- **OBJETIVO DO EXERCÍCIO**
Prossiga o texto sobre a Psicologia e o senso comum a partir da última frase apresentada.

- **SECÇÃO DO DOCUMENTO**
------------------------------------------------------------

Não tenho por hábito escrever na primeira pessoa, mas recentemente vivenciei um episódio que me compeliu a fazê-lo. Durante uma conversa de grupo, ao revelar que era investigador na Ordem dos Psicólogos Portugueses, fui confrontado com uma interrogação “Não me leves a mal, mas a investigação em Psicologia é basicamente senso comum, certo?”. A minha memória falha ao tentar recuperar a resposta dada, porém, recordo-me de ter pensado “Parabéns! Acabaste de ganhar um texto de resposta no Psicarreiras”.
Esta interacção levou-me a mergulhar numa reflexão sobre a natureza e o valor da Psicologia como Ciência. Comecei por digitar “Psicologia + senso comum” no Google até descobrir o texto do cientista Alex Berezow, no qual proclamava “É verdade. A Psicologia não é uma ciência”, argumentando que a sua posição se devia à alegada falta de metodologias experimentais controladas, replicabilidade e testabilidade da Ciência Psicológica.
É possível que ao terem lido os argumentos do parágrafo anterior tenham sentido uma gigante sensação de surpresa, considerando os inúmeros estudos controlados e randomizados que formam a base da nossa disciplina. Adicionalmente, a crise da replicabilidade que se acreditava ser uma sombra que pairava apenas sobre a Psicologia, está presente de forma transversal em todas as áreas da Ciência – 70% das/os cientistas dizem já ter tentado e falhado na replicação de um estudo (Baker, 2016). Além disso, e em resposta às críticas sobre testabilidade, acumulam-se os estudos que testam de forma rigorosa as teorias da Psicologia, como, por exemplo, a investigação de Ruggeri e colaboradores (2024) onde quantificaram o sucesso das recomendações baseadas na Ciência Psicológica para mitigar os riscos da Pandemia COVID-19, sinalizando a eficácia de 89% das medidas.

------------------------------------------------------------

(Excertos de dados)
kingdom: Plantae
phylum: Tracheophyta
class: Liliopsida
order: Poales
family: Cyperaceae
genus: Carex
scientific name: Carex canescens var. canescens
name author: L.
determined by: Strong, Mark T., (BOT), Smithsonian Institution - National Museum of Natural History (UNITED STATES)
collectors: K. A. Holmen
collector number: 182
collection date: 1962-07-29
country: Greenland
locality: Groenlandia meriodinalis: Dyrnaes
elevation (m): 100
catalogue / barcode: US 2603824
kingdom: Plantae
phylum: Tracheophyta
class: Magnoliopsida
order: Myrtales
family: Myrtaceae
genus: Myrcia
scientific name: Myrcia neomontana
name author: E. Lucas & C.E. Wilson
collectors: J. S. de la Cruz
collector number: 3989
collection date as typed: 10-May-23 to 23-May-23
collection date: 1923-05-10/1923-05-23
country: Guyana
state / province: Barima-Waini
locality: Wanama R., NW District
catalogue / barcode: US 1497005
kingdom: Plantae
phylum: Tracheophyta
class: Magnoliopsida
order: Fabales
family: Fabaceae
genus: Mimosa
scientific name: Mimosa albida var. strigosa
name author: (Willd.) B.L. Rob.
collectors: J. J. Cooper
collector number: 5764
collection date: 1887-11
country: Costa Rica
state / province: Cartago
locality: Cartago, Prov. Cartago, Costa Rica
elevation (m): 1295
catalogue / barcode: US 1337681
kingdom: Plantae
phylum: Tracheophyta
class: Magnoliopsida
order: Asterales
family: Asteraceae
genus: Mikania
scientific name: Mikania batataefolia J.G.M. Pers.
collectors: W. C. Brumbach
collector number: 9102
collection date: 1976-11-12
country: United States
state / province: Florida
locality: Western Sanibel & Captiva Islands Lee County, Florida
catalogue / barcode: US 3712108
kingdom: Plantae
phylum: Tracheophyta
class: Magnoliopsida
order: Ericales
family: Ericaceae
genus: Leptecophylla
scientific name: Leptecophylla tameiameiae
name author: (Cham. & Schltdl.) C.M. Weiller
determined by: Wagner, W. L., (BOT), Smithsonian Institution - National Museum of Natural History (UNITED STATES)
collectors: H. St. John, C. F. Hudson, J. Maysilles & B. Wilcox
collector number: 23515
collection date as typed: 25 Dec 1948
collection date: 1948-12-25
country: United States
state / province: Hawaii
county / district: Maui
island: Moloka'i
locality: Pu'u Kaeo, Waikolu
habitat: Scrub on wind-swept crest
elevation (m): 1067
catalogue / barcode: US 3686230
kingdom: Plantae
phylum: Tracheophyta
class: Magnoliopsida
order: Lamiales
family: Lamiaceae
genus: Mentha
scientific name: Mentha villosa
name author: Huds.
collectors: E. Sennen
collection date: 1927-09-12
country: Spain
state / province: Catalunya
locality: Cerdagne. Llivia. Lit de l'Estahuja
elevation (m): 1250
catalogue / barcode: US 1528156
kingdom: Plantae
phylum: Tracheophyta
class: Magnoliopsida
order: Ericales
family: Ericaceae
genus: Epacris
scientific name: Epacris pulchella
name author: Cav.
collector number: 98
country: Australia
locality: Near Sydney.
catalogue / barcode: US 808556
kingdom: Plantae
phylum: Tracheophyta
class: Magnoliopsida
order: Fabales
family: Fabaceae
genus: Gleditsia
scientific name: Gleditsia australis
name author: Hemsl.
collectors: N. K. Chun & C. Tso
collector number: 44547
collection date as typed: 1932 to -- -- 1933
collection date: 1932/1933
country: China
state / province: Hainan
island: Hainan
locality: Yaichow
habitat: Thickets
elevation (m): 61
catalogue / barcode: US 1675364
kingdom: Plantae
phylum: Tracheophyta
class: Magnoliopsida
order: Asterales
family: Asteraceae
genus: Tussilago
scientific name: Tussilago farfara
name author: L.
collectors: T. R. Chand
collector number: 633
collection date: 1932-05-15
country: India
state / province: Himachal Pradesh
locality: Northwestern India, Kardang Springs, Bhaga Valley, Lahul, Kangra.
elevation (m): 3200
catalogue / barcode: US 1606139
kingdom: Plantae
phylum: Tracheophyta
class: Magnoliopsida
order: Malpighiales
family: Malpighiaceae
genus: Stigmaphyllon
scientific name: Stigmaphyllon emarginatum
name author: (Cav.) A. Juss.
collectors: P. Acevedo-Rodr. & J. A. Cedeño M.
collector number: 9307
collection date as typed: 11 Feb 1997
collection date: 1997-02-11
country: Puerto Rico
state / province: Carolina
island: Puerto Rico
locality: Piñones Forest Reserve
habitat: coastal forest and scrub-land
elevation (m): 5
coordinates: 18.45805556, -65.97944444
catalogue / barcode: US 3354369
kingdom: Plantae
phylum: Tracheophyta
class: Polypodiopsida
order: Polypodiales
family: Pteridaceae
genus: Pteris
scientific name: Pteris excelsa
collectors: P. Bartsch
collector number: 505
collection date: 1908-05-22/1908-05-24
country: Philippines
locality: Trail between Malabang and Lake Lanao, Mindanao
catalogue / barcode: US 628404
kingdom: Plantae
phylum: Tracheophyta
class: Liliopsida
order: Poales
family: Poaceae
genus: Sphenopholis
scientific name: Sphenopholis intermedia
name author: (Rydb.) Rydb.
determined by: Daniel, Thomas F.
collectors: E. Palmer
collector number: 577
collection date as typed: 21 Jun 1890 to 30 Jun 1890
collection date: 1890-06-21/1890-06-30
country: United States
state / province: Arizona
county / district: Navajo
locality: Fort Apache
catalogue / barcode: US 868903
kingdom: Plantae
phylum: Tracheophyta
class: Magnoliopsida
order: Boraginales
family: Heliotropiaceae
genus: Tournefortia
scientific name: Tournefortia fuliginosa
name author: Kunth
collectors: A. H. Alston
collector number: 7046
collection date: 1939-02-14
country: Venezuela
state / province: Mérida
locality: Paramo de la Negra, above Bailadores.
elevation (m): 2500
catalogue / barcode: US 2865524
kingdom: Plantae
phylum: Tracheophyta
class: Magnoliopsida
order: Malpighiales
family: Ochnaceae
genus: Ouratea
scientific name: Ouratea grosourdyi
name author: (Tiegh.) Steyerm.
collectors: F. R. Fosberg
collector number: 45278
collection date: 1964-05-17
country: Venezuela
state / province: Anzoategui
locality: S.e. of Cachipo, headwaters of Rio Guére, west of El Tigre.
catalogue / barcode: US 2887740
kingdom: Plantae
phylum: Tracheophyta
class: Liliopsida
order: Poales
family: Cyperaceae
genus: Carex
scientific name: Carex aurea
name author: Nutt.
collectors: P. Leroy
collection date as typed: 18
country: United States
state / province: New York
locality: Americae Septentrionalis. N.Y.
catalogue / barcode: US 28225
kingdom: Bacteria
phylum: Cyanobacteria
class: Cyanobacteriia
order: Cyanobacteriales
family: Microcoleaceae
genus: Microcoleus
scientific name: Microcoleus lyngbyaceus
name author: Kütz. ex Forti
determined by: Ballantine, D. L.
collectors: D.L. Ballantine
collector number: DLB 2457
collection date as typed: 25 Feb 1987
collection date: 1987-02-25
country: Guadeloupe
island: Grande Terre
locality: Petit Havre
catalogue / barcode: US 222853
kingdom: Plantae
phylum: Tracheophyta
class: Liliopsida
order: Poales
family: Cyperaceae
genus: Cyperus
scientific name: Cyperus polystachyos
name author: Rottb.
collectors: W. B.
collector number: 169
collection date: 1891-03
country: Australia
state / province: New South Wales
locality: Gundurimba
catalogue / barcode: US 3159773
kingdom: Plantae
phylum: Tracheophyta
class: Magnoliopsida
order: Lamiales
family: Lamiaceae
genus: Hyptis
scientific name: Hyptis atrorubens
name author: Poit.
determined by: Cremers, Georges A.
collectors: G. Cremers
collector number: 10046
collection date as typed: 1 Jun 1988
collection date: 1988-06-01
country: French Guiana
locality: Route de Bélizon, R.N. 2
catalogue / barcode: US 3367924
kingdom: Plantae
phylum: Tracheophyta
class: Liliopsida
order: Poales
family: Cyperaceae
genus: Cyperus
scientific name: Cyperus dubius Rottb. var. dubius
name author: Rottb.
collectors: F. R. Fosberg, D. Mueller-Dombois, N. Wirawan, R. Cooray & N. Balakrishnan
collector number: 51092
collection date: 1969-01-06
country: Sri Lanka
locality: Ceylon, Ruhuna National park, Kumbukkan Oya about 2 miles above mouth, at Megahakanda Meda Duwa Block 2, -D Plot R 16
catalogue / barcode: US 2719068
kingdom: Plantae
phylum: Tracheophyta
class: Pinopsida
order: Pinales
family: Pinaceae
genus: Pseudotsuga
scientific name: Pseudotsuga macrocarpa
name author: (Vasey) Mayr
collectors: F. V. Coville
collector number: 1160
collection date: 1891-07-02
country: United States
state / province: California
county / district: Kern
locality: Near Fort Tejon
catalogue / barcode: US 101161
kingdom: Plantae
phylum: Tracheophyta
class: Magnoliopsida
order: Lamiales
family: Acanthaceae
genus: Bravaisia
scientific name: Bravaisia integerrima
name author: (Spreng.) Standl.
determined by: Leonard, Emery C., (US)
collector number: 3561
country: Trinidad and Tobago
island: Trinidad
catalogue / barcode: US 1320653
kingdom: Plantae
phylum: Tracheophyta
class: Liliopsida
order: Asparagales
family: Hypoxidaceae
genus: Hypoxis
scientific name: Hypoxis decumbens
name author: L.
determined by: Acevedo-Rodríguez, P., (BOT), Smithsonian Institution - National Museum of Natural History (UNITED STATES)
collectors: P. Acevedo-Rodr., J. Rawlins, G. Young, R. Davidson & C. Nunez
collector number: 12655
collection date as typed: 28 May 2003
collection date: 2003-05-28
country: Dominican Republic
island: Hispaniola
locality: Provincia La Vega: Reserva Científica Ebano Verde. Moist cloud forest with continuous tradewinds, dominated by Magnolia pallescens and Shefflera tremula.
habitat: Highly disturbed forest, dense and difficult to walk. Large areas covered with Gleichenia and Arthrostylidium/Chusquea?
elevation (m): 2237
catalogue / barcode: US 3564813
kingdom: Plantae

------------------------------------------------------------

- **RESPOSTA**
Revisitando a questão inicial, é evidente que a investigação em Psicologia transcende o senso comum. Aliás, é no momento de desafiar o senso comum e explorar o contra-intuitivo que a Ciência Psicológica brilha. Tomemos, por exemplo, o trabalho do Psicólogo Daniel Kahneman (2012) que desafiou a noção prevalente da racionalidade humana na tomada de decisão. Ou, por outro lado, recordemos as evidências que refutam o mito dos “opostos atraem-se” quando se fala em casais (Horwitz et al., 2023).
A distinção entre a Psicologia e o senso comum reside na adesão ao método científico, com resultados que tanto corroboram as nossas intuições quanto se desviam radicalmente destas. É através da metodologia científica que a nossa área do conhecimento progride e reforça o seu estatuto de Ciência com Evidência.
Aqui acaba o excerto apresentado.